Whether systemic inflammation represents an “overspill” of lung inflammation into the bloodstream or an intrinsic feature of heaves remains to be elucidated. In this study, as neither the lung function parameters nor the BALF cytology were correlated with the concentration of APPs, the causal relationship between those events could not be ascertained. Nevertheless, it has been shown in human patients that systemic inflammation in young adults is associated with decreased lung function independently of the presence of asthma, smoking or obesity. Hence, systemic inflammation has been proposed to predate the development of chronic lung diseases, and this hypothesis was recently verified in a 15-year prospective study. From these, it may be hypothesized that the presence of systemic inflammation earlier in life may have contributed to the development of heaves in these horses.
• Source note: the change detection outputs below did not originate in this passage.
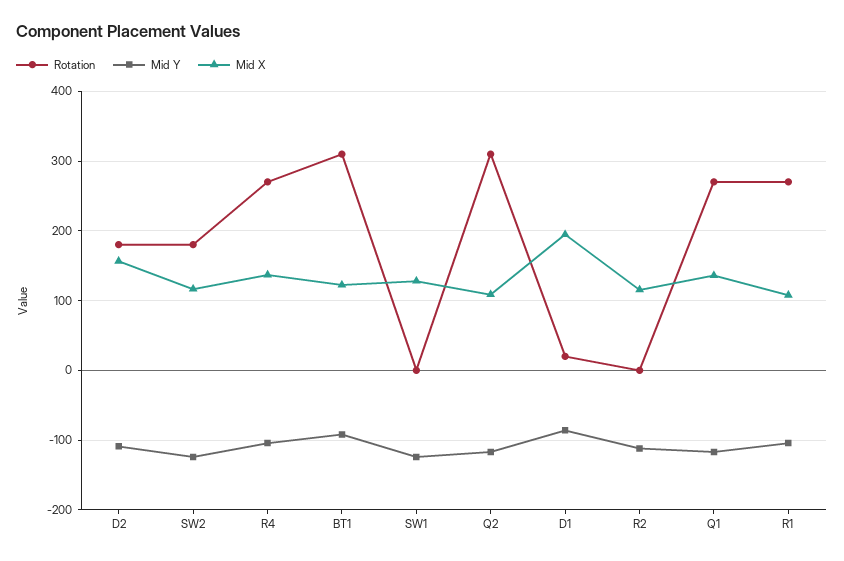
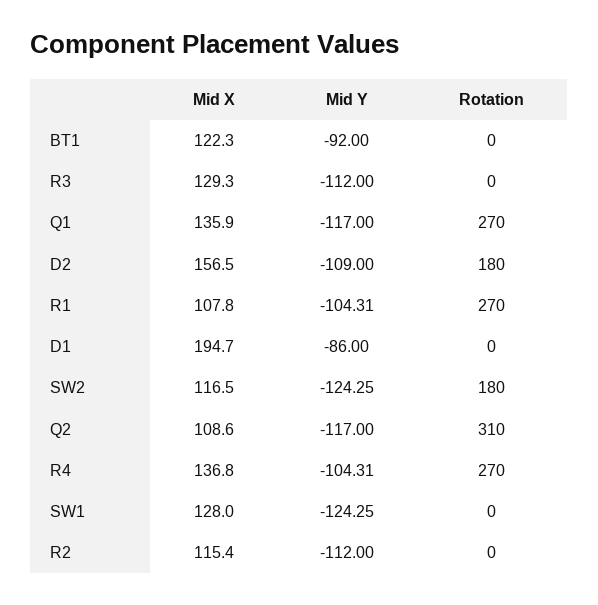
Rotation, BT1: 310 -> 0
Rotation, D1: 20 -> 0
Mid X, R3: none -> 129.3
Mid Y, R3: none -> -112
Rotation, R3: none -> 0

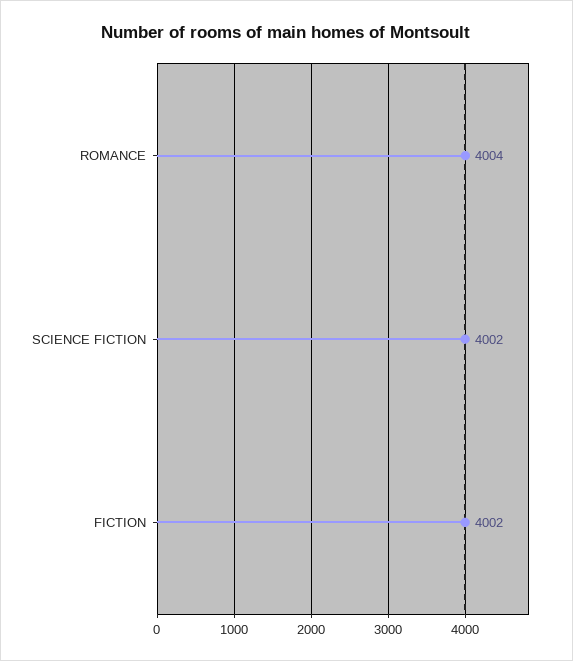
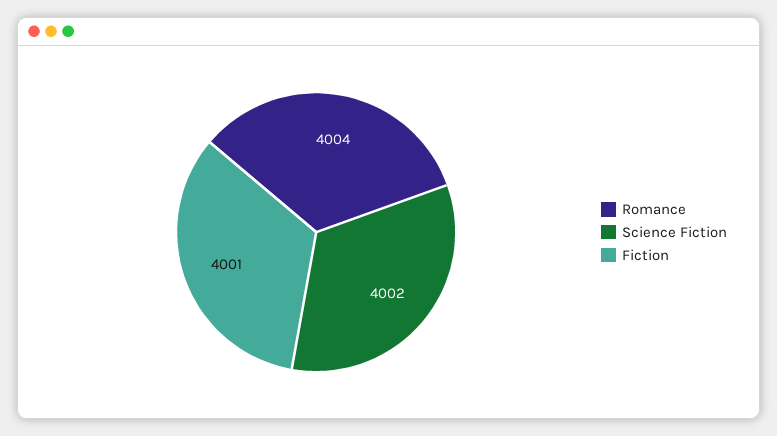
FICTION: 4002 -> 4001

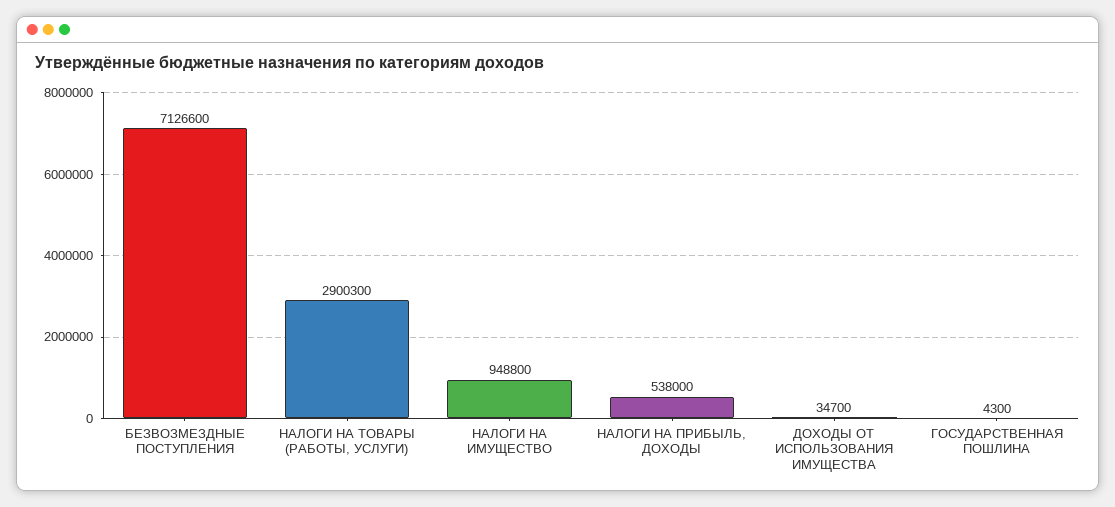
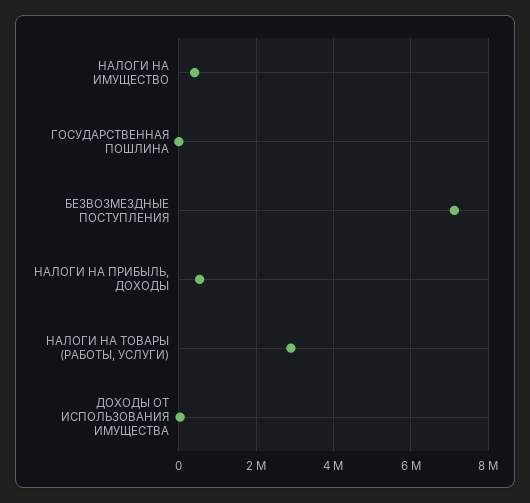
НАЛОГИ НА ИМУЩЕСТВО: 948800 -> 400000

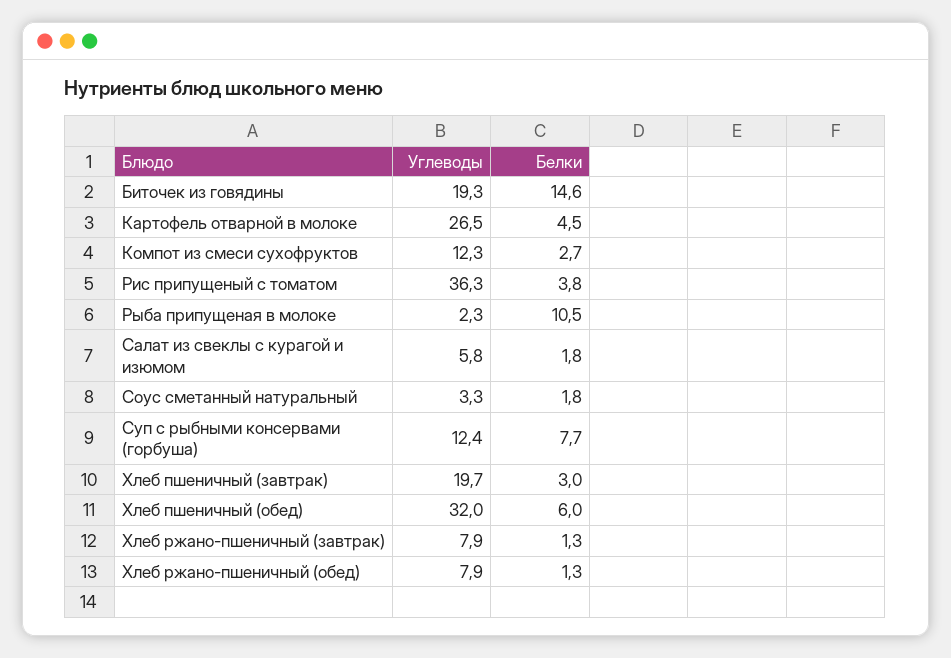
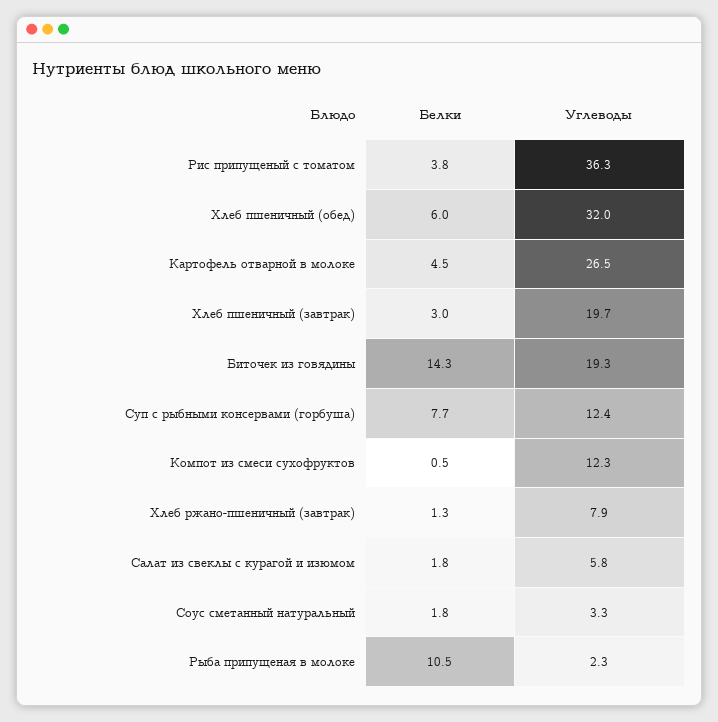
Белки, Биточек из говядины: 14.6 -> 14.3
Белки, Компот из смеси сухофруктов: 2.7 -> 0.5
Углеводы, Хлеб ржано-пшеничный (обед): 7.9 -> none
Белки, Хлеб ржано-пшеничный (обед): 1.3 -> none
Long-term prospective studies investigating systemic inflammatory markers in young horses from heaves-prone families and the development of the disease would also benefit in resolving this issue. In addition, studies where serum APPs are quantified in symptomatic horses treated with inhaled or systemic corticosteroids may give valuable information.
In conclusion, results of this study indicate that heaves is associated with increased serum concentrations of the acute phase proteins, SAA, and haptoglobin. These findings confirm previous assumption that heaves involves systemic inflammatory changes, in both the remission and exacerbation phases. Further investigation is required to assess the usefulness of these markers for the evaluation of response to treatments and the consequences of systemic inflammation on the development of collateral pathologies in affected horses.